Source data

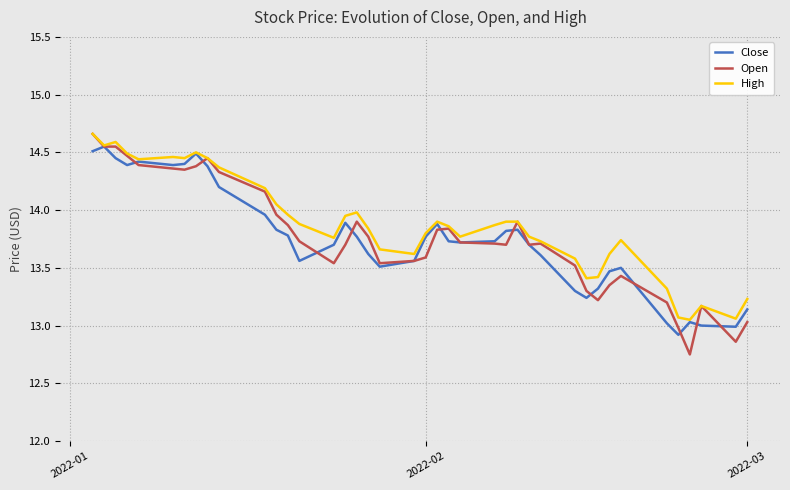

Which series has the widest spread of values?

Open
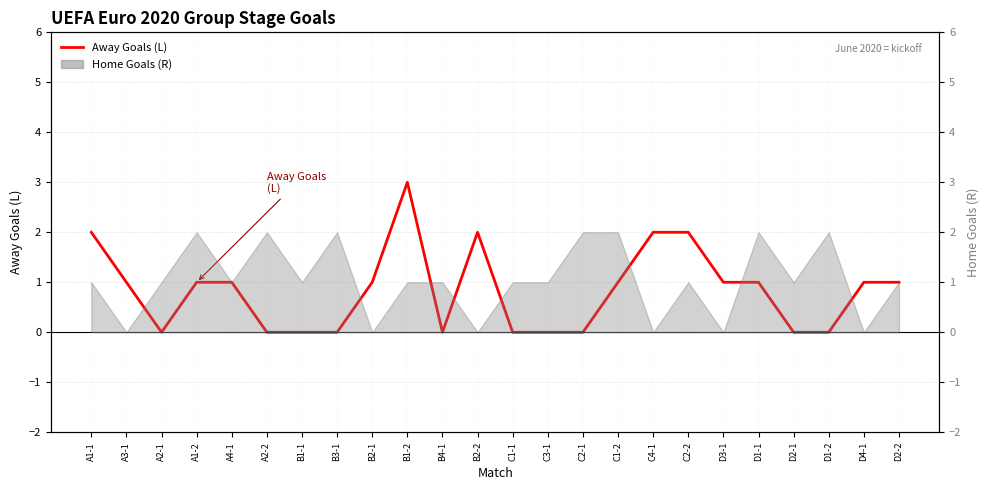

What is the maximum value shown in the chart?

3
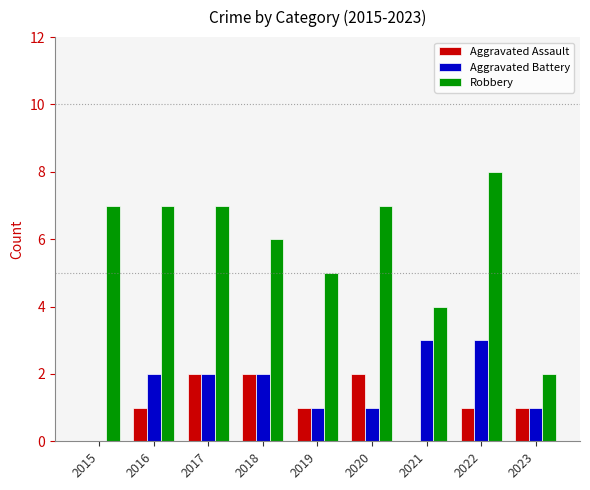

Is the value of Aggravated Assault at 2021 greater than the value of Robbery at 2019?

No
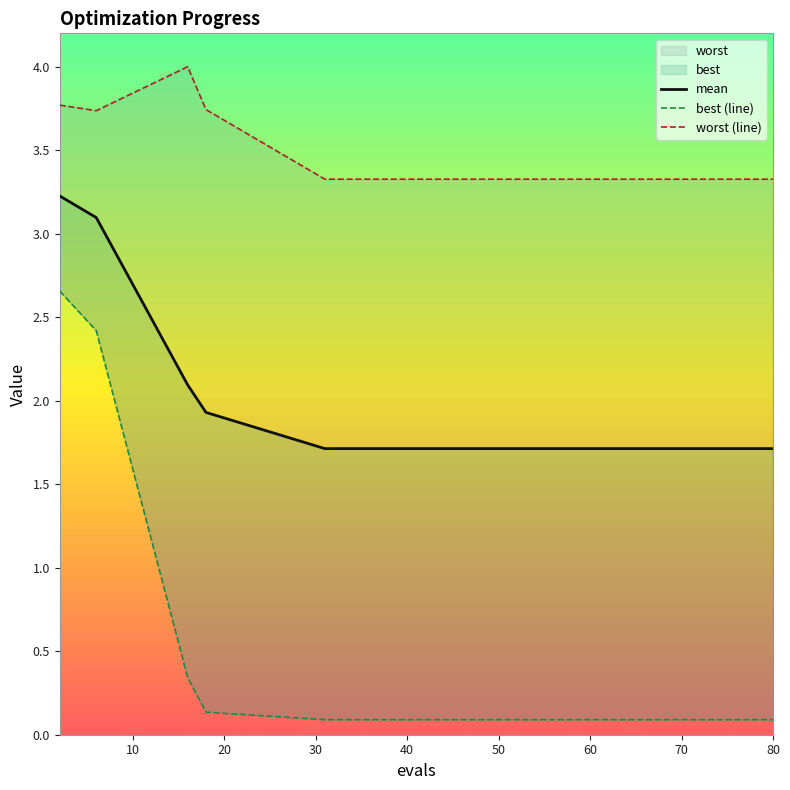

Rank the series by their average value, from lowest to highest.

best (line), mean, worst (line)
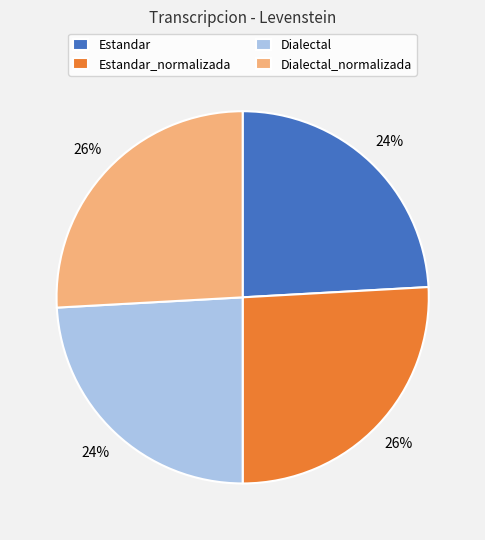

Do Estandar_normalizada and Dialectal_normalizada together represent more than half of the pie?

Yes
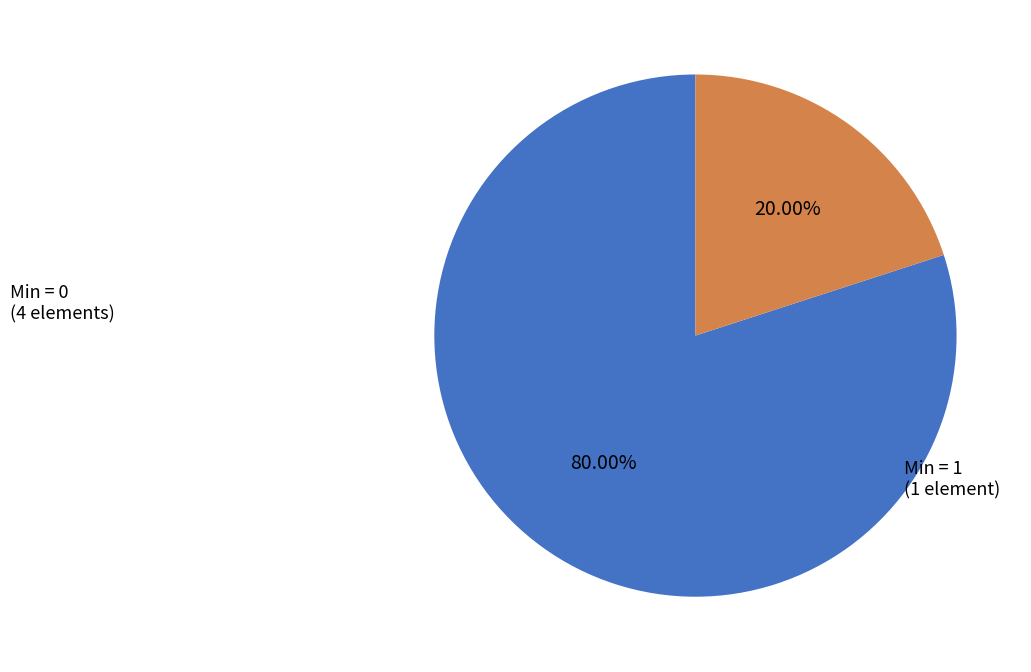

What is the majority slice?

Min = 0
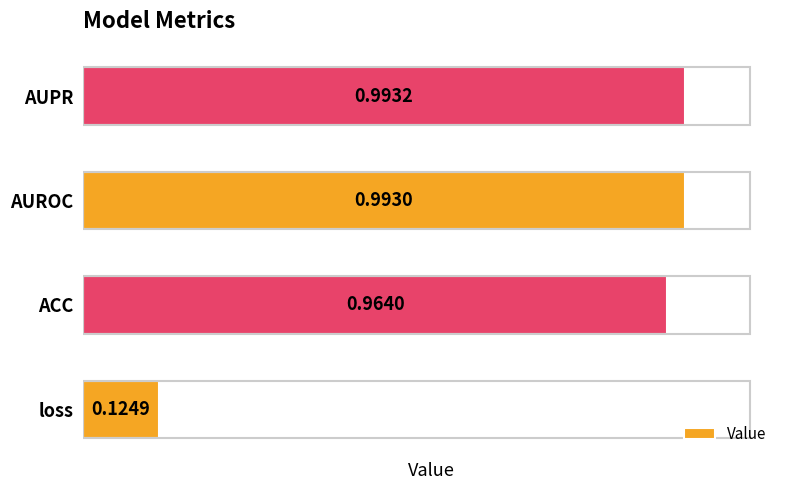

Which category has the highest value across all series?

AUPR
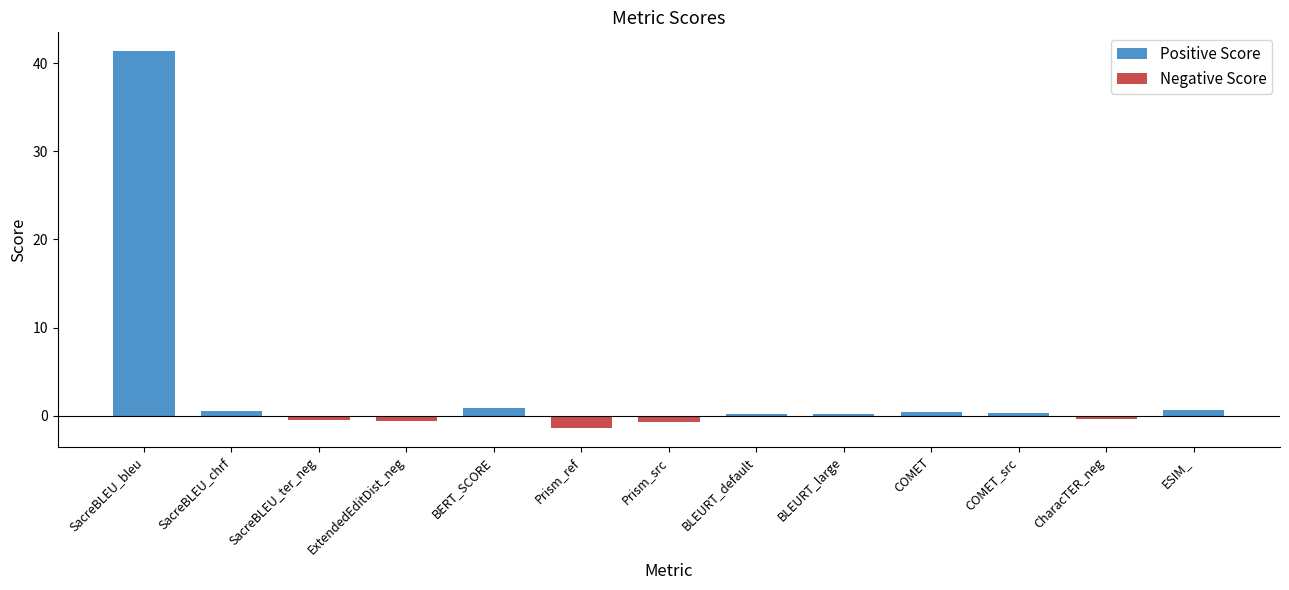

What is the minimum value shown in the chart?

-1.4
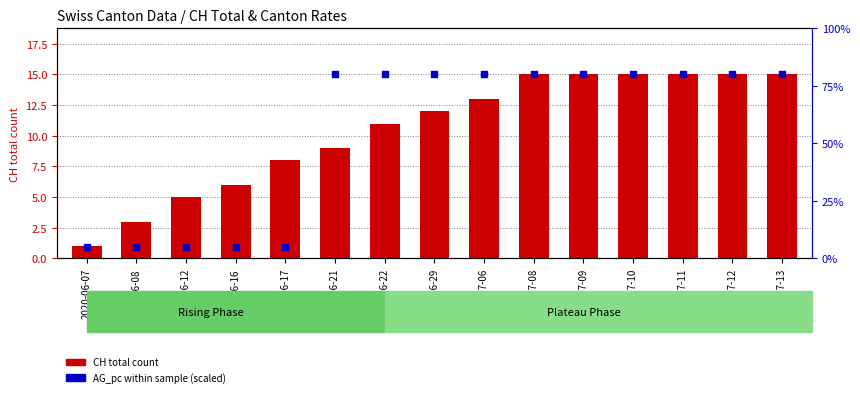

What is the total value across all series at 2020-06-29?

92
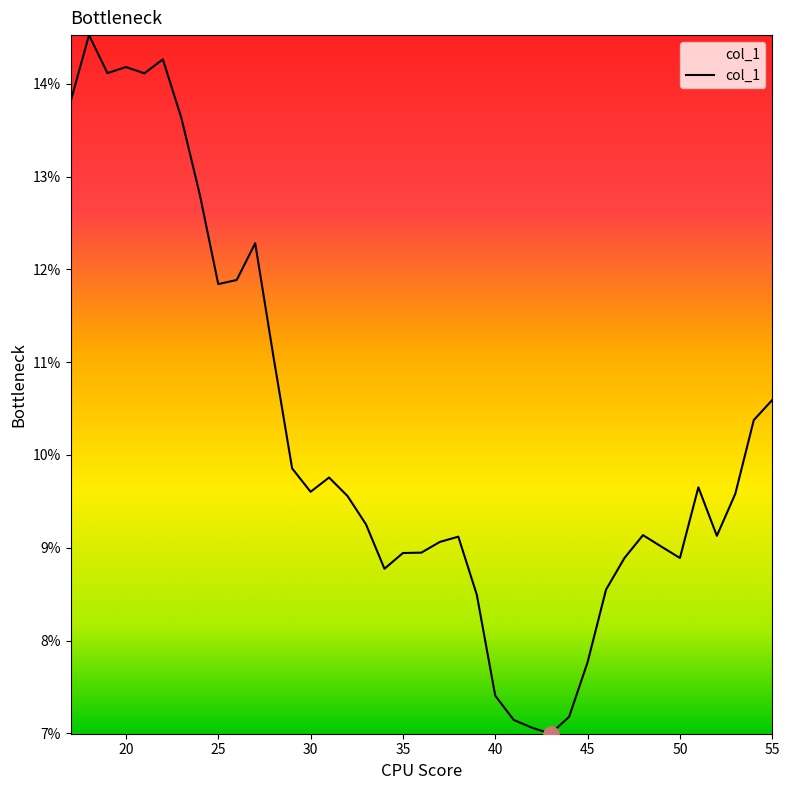

What is the difference between the maximum and minimum values?

7.5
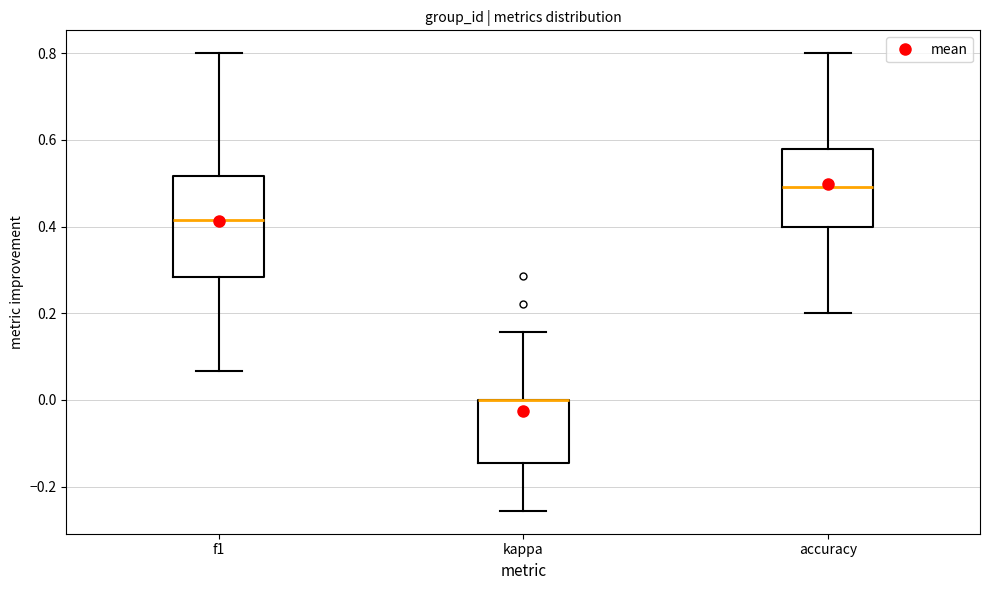

Reading left to right, read every box against the y-axis: the position of its median line, the range the box covers, and the ends of its whiskers. The values are not printed on the chart, so give them approximately, as read against the axis.

f1: median 0.42, box 0.28 to 0.52, whiskers 0.06 to 0.80
kappa: median 0.00 (drawn on the box's upper edge), box -0.14 to 0.00, whiskers -0.26 to 0.16
accuracy: median 0.50, box 0.40 to 0.58, whiskers 0.20 to 0.80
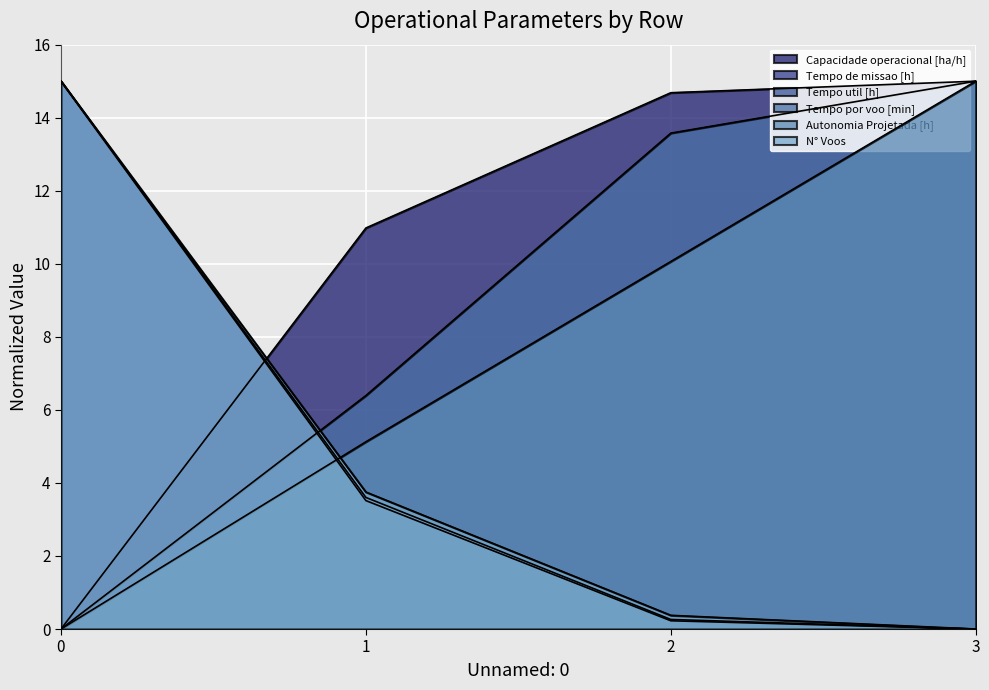

What is the maximum value shown in the chart?

15.0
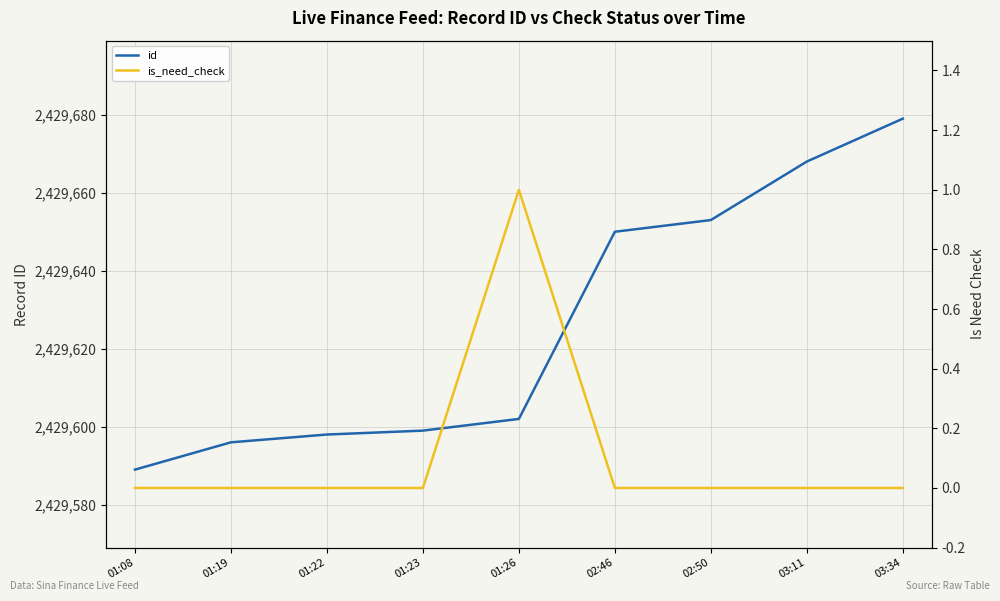

True or false: id and is_need_check intersect in this chart.

False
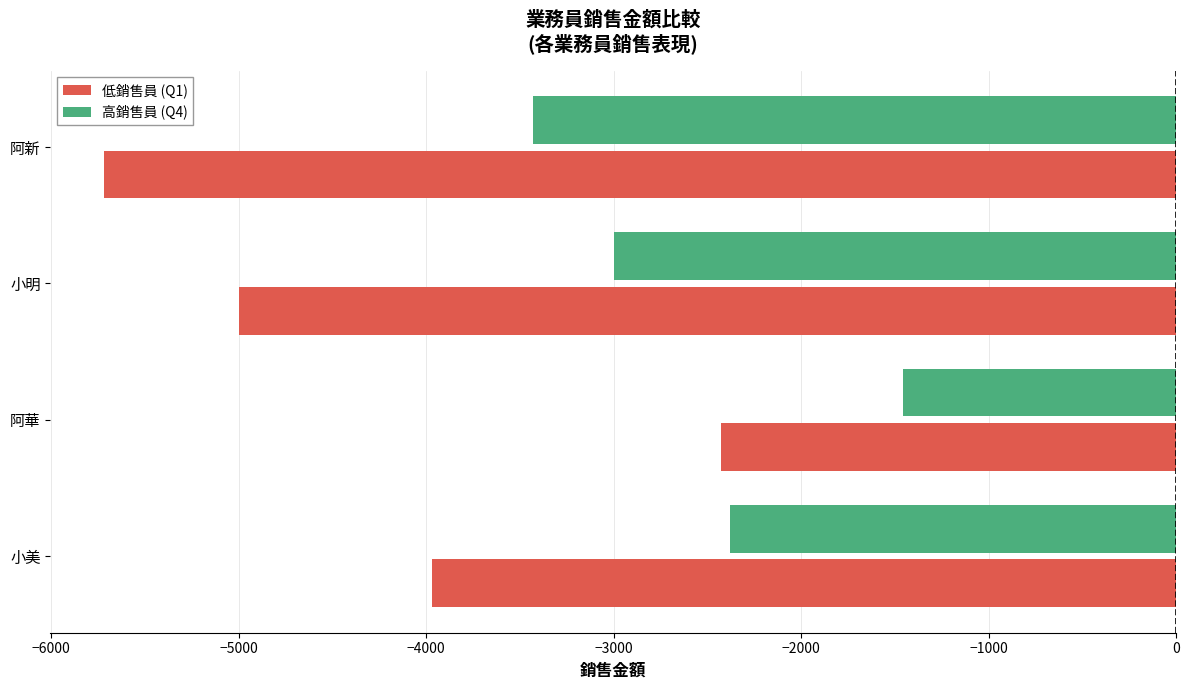

What is the minimum value for 高銷售員 (Q4)?

-3432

## WHAT IS EXPECTED
Update the records above by replacing each "shown in the chart" with "displayed in the chart" and leaving everything else unchanged. Leave the pictures out of your answer.

## EXERCISE RESULT
Which series has the widest spread of values?

Open

What is the maximum value displayed in the chart?

3

Is the value of Aggravated Assault at 2021 greater than the value of Robbery at 2019?

No

Rank the series by their average value, from lowest to highest.

best (line), mean, worst (line)

Do Estandar_normalizada and Dialectal_normalizada together represent more than half of the pie?

Yes

What is the majority slice?

Min = 0

Which category has the highest value across all series?

AUPR

What is the minimum value displayed in the chart?

-1.4

What is the total value across all series at 2020-06-29?

92

What is the difference between the maximum and minimum values?

7.5

Reading left to right, read every box against the y-axis: the position of its median line, the range the box covers, and the ends of its whiskers. The values are not printed on the chart, so give them approximately, as read against the axis.

f1: median 0.42, box 0.28 to 0.52, whiskers 0.06 to 0.80
kappa: median 0.00 (drawn on the box's upper edge), box -0.14 to 0.00, whiskers -0.26 to 0.16
accuracy: median 0.50, box 0.40 to 0.58, whiskers 0.20 to 0.80

What is the maximum value displayed in the chart?

15.0

True or false: id and is_need_check intersect in this chart.

False

What is the minimum value for 高銷售員 (Q4)?

-3432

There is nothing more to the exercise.